From where I'm sitting I can count ten large seashells, a rolled up python skin, a turtle shell, a pine cone a foot long, 15 paintings, 14 boxes (I seem to have amassed a collection of boxes, most of which arrived by way of inheritance. One of them is full of miniature dolls and toys.) There are three clocks, two of which don't work, three model ships, a half dozen baskets and a naked paper mache cherub hanging from a bracket near the door.

An embroidered valance from India hangs off one bookshelf.  A Buddha raises a hand in blessing (or defense), a butsudan sits unused (but decorative) behind him. A prayer bowl, a few bells and framed family portraits complete the disarray of object d'arte within my gaze. Aside from the furniture of course, a flowered sofa, two burgundy rockers, a Windsor chair and an antique secretary. Oh, and the TV, DVD player, three computers and i-pad and two readers.
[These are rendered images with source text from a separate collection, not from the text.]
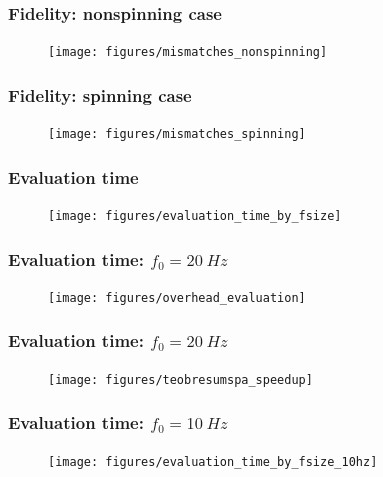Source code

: \documentclass{beamer}
\begin{document}
\begin{frame}
    \frametitle{Fidelity: nonspinning case}
    \begin{figure}[ht]
    \centering
    \texttt{[image: figures/mismatches\_nonspinning]}
    \label{fig:mismatches_nonspinning}
    \end{figure}
\end{frame}

\begin{frame}
    \frametitle{Fidelity: spinning case}
    \begin{figure}[ht]
    \centering
    \texttt{[image: figures/mismatches\_spinning]}
    \end{figure}
\end{frame}

\begin{frame}
    \frametitle{Evaluation time}
    
    \begin{figure}[ht]
    \centering
    \texttt{[image: figures/evaluation\_time\_by\_fsize]}
    \label{fig:evaluation_time_by_fsize}
    \end{figure}
\end{frame}

\begin{frame}
    \frametitle{Evaluation time: \(f_0 = \SI{20}{Hz}\)}
    
    \begin{figure}[ht]
    \centering
    \texttt{[image: figures/overhead\_evaluation]}
    \label{fig:overhead_evaluation}
    \end{figure}
\end{frame}

\begin{frame}
    \frametitle{Evaluation time: \(f_0 = \SI{20}{Hz}\)}
    
    \begin{figure}[ht]
    \centering
    \texttt{[image: figures/teobresumspa\_speedup]}
    \label{fig:teobresumspa_speedup}
    \end{figure}
\end{frame}

\begin{frame}
    \frametitle{Evaluation time: \(f_0 = \SI{10}{Hz}\)}    
    \begin{figure}[ht]
    \centering
    \texttt{[image: figures/evaluation\_time\_by\_fsize\_10hz]}
    \label{fig:evaluation_time_by_fsize}
    \end{figure}
\end{frame}
\end{document}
Anyone in his right mind would have to admit this is altogether too much crap in one 11 x 12 ft room, but aside from the mundane sofa/chairs/TV/electronics every piece has a story attached. I picked up the abalone shell from a tidal pond on Metakatla Peninsula in 1978, the piece of coral came by way of Tony's dad who got it in the 1940s from the Red Sea, the conch was picked up on a island beach after a storm by my friend Audrey, while she sailed around the Bahamas with a friend in the 70s. And 75 years ago the snake made the poor decision to drop from a branch onto the head and neck of Tony's dad in Ecuador. It skinned out to about seven feet, was preserved by who knows what method and has spent many a year rolled up on shelves and mantels.

There's an olive wood Bible box, which was a gift from Tony's great-uncle Albert to his grandmother in 1901, acquired in Jerusalem, and the list goes on. Every object suggests a person, most of them long vanished from our lives but still very much in our hearts and memories.  

The whole point of this rambling missive is that while I absolutely love Pauline's new digs, they could belong to anyone. They could be an upscale hotel suite. The thing that's missing is any hint that Pauline lives there. There's no hint of the wise-cracking heels-up-kicking Pauline herself. The personality is missing.  I didn't see a single shelf, box or basket. Where the dickens is her stuff? You can't get to be 72 years old and not have accumulated any stuff! It's not normal.

So yes, I'm torn. Between sleek, modern and beautifully serene (i.e. stuff-free) and the hodge-podge of memories represented by this roomful of items I probably couldn't even get a thrift shop to take. It's all tat (i.e. rubbish, the kind of junk sold to unsuspecting tourists) as the English would say, but it's my tat, and for now I'm hanging onto it, and even mourning a few pieces that disappeared along the way.

Where do you stand on the issue? Are you happiest with a zen-like atmosphere or do you treasure great-aunt Agatha's doilies and still have them draped over the back of your sofa? How does your home reflect you, or does it?